REPUBLIKA.CO.ID, JAKARTA -- Tema Bekal Hijrah di Jalan Allah dibawakan dalam kajian di Masjid Agung Al Azhar, Kebayoran Baru. Materi yang disampaikan Syekh Dr Abdurrahman bin Abdullathif ar-Rusyaidan ini diterjemahkan oleh Ustaz Abdul Aziz Firdaus Bakhbazi. Syekh Dr Abdurrahman adalah seorang dosen Fakultas Hadis di Universitas Islam Madinah, Arab Saudi.
Tema ini disebut menarik karena hijrah kepada Allah merupakan kewajiban bagi setiap Muslim dan Muslimah. Bagi seorang Muslim yang berjalan menuju kepada Allah, diperlukan ilmu bagaimana berhijrah, terlebih berhijrah dengan hati.
Syekh Abdurrahman menyebut hijrah ini memiliki ikatan erat dengan syahadat. Syahadat merupakan sebuah persaksian dari seorang Muslim bahwa tidak ada yang bisa disembah kecuali Allah. Ini konsekuensi persaksian umat Islam tentang keesaan Allah.
"Tema ini adalah hal yang penting karena berkaitan tentang landasan hidup seorang Muslim. Tentang ucapan seorang Muslim akan keyakinannya akan Allah," ujar dia.
Hijrah masih dimaknai dengan berpindah dari negara yang kufur ke negara Islam. Karena itu, kajian tentang hijrah ini penting dengan tujuan bisa memberikan penjelasan bahwa hijrah kepada Allah ini memiliki banyak jenis. Hijrah yang paling utama dan mulia adalah hijrah dengan hati menuju Allah.
Hijrah diambil dari kata hajr yang artinya meninggalkan atau menghindari. Definisi dalam kacamata syariat ada banyak maknanya. Namun, setiap makna memiliki kesamaan arti, yakni meninggalkan sesuatu.
Hijrah sendiri terbagi dalam enam macam. Hijrah pertama yakni hijrah dengan fisik, seperti yang dijelaskan sebelumnya. Hijrah dengan fisik ini masih berlaku hingga hari kiamat tiba. Sebagian umat menilai hijrah fisik tidak lagi berlaku dan sudah berhenti kewajibannya saat Nabi Muhammad berpindah dari Makkah ke Madinah.
Pandangan ini keliru karena menjadi kewajiban bagi umat yang berada pada kondisi dan keadaan tertentu. Terlebih jika tinggal dalam suatu negara yang tidak memberikan ketenangan dan ketenteraman dalam menjalankan ibadah kepada Allah SWT.

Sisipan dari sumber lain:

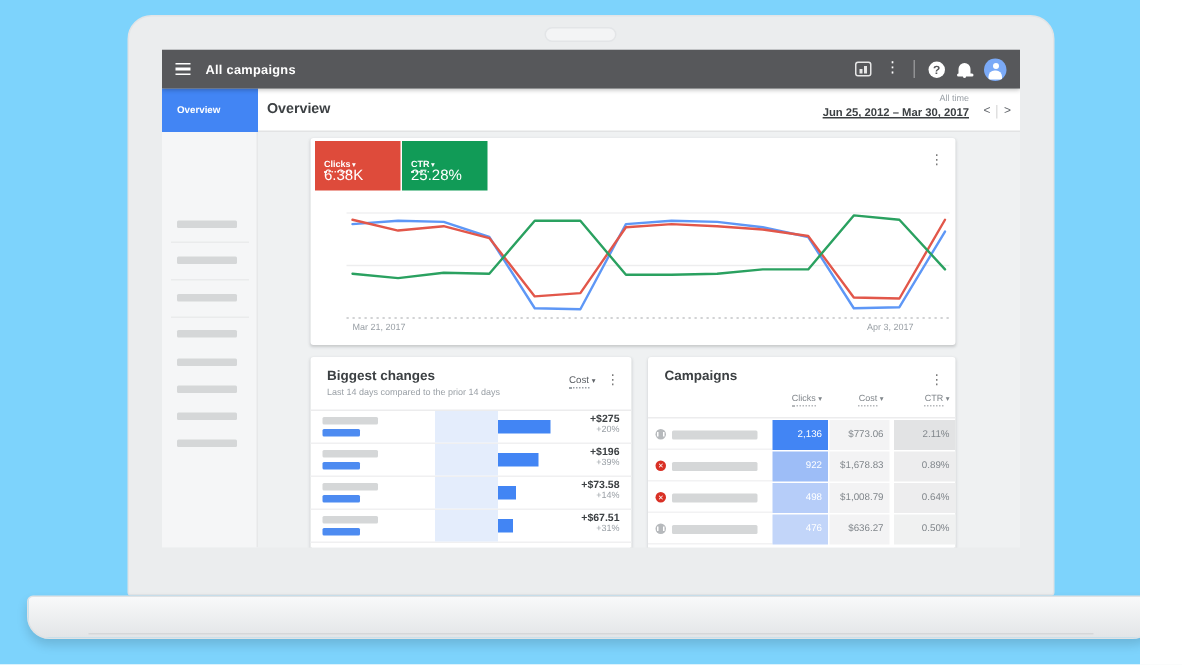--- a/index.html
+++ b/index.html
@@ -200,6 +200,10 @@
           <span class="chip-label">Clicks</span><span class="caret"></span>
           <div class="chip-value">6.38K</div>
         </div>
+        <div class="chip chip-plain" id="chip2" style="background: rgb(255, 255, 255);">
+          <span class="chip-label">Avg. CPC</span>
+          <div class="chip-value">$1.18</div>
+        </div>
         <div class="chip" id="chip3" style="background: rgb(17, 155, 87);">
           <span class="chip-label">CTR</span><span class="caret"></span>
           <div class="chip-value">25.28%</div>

Di antara dalil yang menjelaskan bahwa hijrah fisik ini masih berlaku adalah firman Allah dalam an-Nisa ayat ke-97, "Sesungguhnya orangorang yang diwafatkan malaikat dalam keadaan menganiaya diri sendiri, (kepada mereka) malaikat bertanya: 'Dalam keadaan bagaimana kamu ini?' Mereka menjawab: "Adalah kami orang-orang yang tertindas di negeri (Makkah).' Para malaikat berkata: 'Bukankah bumi Allah itu luas, sehingga kamu dapat berhijrah di bumi itu?' Orang-orang itu tempatnya Neraka Jahanam, dan Jahanam itu seburukburuk tempat kembali."
Hijrah fisik ini hukumnya wajib dan bumi Allah ini luas. Ketika seorang Muslim berada di negara kafir, tidak bisa memperlihatkan agamanya, tidak bebas menjalankan agamanya, maka diwajibkan untuk hijrah. Kecuali jika dia dalam kondisi betul-betul tertindas dan tidak memiliki daya untuk berpindah, maka dia akan diampuni oleh Allah SWT.
Nabi SAW pun berkata, "Hijrah tidak akan terputus selama tobat masih diterima, dan tobat akan tetap diterima hingga matahari terbit dari barat."
Hijrah kedua adalah menuju Allah dengan hati. Hijrah kepada Allah dengan hati merupakan yang diwajibkan dan permintaan Allah SWT. Berikutnya adalah hijrah menuju Rasulullah SAW. Ini konsekuensi seorang Muslim bersyahadat dengan bersaksi bahwa Muhammad adalah rasul (utusan) Allah.
Hijrah keempat yakni meninggalkan para pelaku maksiat, baik mereka yang munafik, kafir, maupun musyrik. Caranya dengan menjauhi mereka dan tidak tinggal bersama mereka. Hijrah kelima yakni meninggalkan perbuatan-perbuatan buruk dan akhlak yang tidak baik.
Terakhir yakni hijrah dengan meninggalkan negara atau tempat yang dipenuhi bid'ah. Seseorang, meskipun berada di lingkungan sesama Muslim, tapi terdapat kemaksiatan di dalamnya, wajib bagi dia untuk berpindah ke tempat lebih baik yang menjalankan syariat Nabi.
"Para ulama menjelaskan, hijrah menuju Allah adalah meninggalkan kemaksiatan dan dosa. Ia berpindah menuju ketaatan kepada Allah SWT, berpindah dari kecintaan selain Allah SWT, dan memberikan dirinya kepada Allah SWT," lanjut Syekh Abdur rahman.